Deze Engel des Doods wordt beschreven als uitzonderlijk groot; hij is zo groot als van het ene eind der wereld tot het andere eind. Hij is gekleed in vuur, bestaat uit vuur, en zijn ogen zijn vuurbollen. Daar komt bij dat hij van kop tot teen vol ogen staat, iets wat bij speciale engelen nog wel voorkwam. Volgens de Targoem op Job kon Sammaël vliegen als een vogel en had hij twaalf vleugels, twee keer zoveel als een Seraf. Een bericht in de Talmoed vertelt dat de komst van de Doodsengel werd aangekondigd door het gehuil van honden. Als teken van zijn ‘taak’ droeg hij altijd een zwaard bij zich. In de Talmoed wordt ook uitgelegd wat er dan precies gebeurt:
Van de engel des doods wordt gezegd dat hij vol ogen is [hij is dus overal]. Dus wanneer een zieke op het punt staat te sterven, staat de engel des doods boven het kussen van de man, met in zijn hand een getrokken zwaard, een druppel gal hangend aan de punt. Wanneer de zieke hem ziet, beeft hij en opent zijn mond [van schrik]. Precies op dat moment laat de engel des doods de gal in zijn mond vallen en hij sterft eraan – zijn lijk begint te stinken en zijn gezicht wordt groen.
Er werd onderwezen dat men de Engel des Doods op afstand kon houden door het betonen van liefdadigheid en door Thora te studeren. Een getuigenis treffen we weer aan in de Talmoed.
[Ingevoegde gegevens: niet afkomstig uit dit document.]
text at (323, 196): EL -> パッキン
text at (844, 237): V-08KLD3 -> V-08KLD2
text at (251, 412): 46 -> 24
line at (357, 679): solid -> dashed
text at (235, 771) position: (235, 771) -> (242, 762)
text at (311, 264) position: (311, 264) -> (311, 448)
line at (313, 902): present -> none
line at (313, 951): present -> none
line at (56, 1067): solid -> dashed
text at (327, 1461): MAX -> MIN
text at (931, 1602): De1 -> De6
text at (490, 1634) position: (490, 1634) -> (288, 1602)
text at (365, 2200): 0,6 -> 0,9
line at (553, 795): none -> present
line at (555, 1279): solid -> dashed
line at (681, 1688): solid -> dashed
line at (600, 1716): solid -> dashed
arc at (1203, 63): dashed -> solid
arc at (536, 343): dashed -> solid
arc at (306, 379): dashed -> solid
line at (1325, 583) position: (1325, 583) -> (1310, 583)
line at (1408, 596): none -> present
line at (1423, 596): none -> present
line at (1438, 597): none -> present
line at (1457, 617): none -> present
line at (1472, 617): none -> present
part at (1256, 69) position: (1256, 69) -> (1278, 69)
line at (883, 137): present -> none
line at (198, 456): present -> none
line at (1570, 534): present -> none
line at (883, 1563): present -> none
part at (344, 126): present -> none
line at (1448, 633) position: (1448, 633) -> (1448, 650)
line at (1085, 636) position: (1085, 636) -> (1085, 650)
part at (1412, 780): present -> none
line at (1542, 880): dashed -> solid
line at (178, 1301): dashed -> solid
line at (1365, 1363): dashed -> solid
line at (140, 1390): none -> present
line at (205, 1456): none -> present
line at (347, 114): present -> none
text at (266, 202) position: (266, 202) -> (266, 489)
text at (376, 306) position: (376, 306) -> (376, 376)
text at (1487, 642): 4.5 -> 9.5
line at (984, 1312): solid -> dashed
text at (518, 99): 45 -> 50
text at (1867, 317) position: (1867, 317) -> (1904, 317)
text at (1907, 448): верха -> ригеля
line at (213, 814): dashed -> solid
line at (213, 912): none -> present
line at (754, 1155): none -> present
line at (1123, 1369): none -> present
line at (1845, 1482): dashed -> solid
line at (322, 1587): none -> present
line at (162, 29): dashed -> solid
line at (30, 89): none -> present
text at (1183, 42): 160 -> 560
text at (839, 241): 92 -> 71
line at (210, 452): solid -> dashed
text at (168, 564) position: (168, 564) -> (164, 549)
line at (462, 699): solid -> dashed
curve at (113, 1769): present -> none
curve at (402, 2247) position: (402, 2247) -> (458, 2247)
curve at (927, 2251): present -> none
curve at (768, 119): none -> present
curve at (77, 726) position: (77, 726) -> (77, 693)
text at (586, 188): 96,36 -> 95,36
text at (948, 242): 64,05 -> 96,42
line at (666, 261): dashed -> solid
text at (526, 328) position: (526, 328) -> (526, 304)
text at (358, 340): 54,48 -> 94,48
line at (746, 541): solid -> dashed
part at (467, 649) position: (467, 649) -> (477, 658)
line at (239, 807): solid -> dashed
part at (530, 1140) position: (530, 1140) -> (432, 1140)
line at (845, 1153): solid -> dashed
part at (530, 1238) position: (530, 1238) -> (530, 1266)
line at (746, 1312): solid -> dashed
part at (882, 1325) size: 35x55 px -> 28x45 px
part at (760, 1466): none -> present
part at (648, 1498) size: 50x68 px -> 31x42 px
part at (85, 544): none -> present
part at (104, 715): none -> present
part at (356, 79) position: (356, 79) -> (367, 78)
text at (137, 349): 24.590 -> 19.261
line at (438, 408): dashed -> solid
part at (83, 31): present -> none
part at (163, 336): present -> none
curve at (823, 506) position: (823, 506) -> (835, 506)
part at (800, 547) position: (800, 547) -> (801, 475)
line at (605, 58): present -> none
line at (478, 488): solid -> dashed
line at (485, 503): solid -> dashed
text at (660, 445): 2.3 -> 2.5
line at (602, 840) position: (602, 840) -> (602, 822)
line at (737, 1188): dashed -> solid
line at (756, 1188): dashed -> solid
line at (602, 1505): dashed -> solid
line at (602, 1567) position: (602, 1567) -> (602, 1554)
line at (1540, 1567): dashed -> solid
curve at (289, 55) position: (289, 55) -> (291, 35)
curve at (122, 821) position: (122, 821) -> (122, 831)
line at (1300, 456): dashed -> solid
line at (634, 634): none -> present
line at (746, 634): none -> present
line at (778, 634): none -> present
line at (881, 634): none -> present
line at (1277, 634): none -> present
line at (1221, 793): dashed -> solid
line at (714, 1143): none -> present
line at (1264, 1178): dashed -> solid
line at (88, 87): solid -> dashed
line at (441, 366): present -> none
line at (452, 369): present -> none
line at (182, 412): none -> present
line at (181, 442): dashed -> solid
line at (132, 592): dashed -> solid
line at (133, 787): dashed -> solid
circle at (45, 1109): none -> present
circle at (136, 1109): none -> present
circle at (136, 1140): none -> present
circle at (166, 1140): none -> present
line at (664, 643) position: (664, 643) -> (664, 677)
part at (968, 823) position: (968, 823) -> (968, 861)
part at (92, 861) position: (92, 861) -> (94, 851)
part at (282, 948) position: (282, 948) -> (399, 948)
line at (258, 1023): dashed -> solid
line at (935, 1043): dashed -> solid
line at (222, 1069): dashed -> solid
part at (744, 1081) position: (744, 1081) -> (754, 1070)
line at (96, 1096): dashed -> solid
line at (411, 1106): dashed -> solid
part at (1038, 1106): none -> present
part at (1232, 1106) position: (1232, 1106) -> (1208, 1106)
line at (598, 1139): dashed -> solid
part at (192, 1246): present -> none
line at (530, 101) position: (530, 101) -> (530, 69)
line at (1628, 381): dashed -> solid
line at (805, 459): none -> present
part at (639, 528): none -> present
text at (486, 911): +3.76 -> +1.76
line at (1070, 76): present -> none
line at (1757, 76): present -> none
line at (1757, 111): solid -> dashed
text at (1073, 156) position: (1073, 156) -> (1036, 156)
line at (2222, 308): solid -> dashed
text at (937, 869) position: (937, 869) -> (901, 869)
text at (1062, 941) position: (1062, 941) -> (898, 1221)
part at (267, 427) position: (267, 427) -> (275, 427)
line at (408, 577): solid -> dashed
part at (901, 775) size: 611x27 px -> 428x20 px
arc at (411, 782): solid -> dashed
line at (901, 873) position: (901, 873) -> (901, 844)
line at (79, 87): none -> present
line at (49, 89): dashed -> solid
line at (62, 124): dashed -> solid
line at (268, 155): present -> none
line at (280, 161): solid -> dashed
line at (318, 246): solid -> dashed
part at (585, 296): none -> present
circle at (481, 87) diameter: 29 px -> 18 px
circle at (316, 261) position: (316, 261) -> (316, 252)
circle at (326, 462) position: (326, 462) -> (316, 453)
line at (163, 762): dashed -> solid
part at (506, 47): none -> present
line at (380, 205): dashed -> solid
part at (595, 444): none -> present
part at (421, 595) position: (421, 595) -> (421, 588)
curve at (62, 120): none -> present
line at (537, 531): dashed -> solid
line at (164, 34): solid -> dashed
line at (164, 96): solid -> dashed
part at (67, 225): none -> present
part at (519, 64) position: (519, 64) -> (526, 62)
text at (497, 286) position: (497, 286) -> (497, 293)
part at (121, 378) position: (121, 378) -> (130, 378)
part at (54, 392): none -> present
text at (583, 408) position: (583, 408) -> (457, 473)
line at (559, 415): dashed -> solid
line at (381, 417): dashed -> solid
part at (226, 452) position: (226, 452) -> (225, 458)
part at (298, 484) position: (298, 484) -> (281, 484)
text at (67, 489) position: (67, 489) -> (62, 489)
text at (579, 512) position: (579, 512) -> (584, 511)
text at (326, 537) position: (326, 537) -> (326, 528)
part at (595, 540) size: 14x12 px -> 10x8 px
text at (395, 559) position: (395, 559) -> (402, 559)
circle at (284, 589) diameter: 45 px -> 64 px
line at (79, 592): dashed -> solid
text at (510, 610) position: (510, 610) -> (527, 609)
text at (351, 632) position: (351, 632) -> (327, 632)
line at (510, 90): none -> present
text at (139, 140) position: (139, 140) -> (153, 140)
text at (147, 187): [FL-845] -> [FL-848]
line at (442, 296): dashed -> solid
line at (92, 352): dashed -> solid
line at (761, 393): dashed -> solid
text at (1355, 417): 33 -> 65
Een baraita leer over Benjamin de rechtvaardige, die was aangesteld als toezichthouder over het liefdadigheidsfonds. Eens kwam er een vrouw bij hem tijdens jaren van droogte en zei tegen hem: Mijn meester, ondersteun mij. Hij zei tegen haar: Ik zweer bij de Tempeldienst dat er niets over is in het liefdadigheidsfonds. Zij zei tegen hem: Mijn meester, als u mij niet onderhoudt, zullen een vrouw en haar zeven zonen sterven. Hij stond op en ondersteunde haar met zijn eigen geld. Na enige tijd werd hij doodziek. De dienende engelen zeiden tot de Heilige, Gezegend zij Hij: Meester van het heelal, U zei dat iedereen die één leven in Israël bewaart, wordt beschouwd alsof hij een hele wereld heeft bewaard. Moet dan Benjamin de rechtvaardige, die een vrouw en haar zeven zonen redde, na deze paar jaar sterven, nog in zijn jeugd? Zij verscheurden onmiddellijk zijn vonnis. Een Wijze onderwees: Zij voegden tweeëntwintig jaar aan zijn leven toe.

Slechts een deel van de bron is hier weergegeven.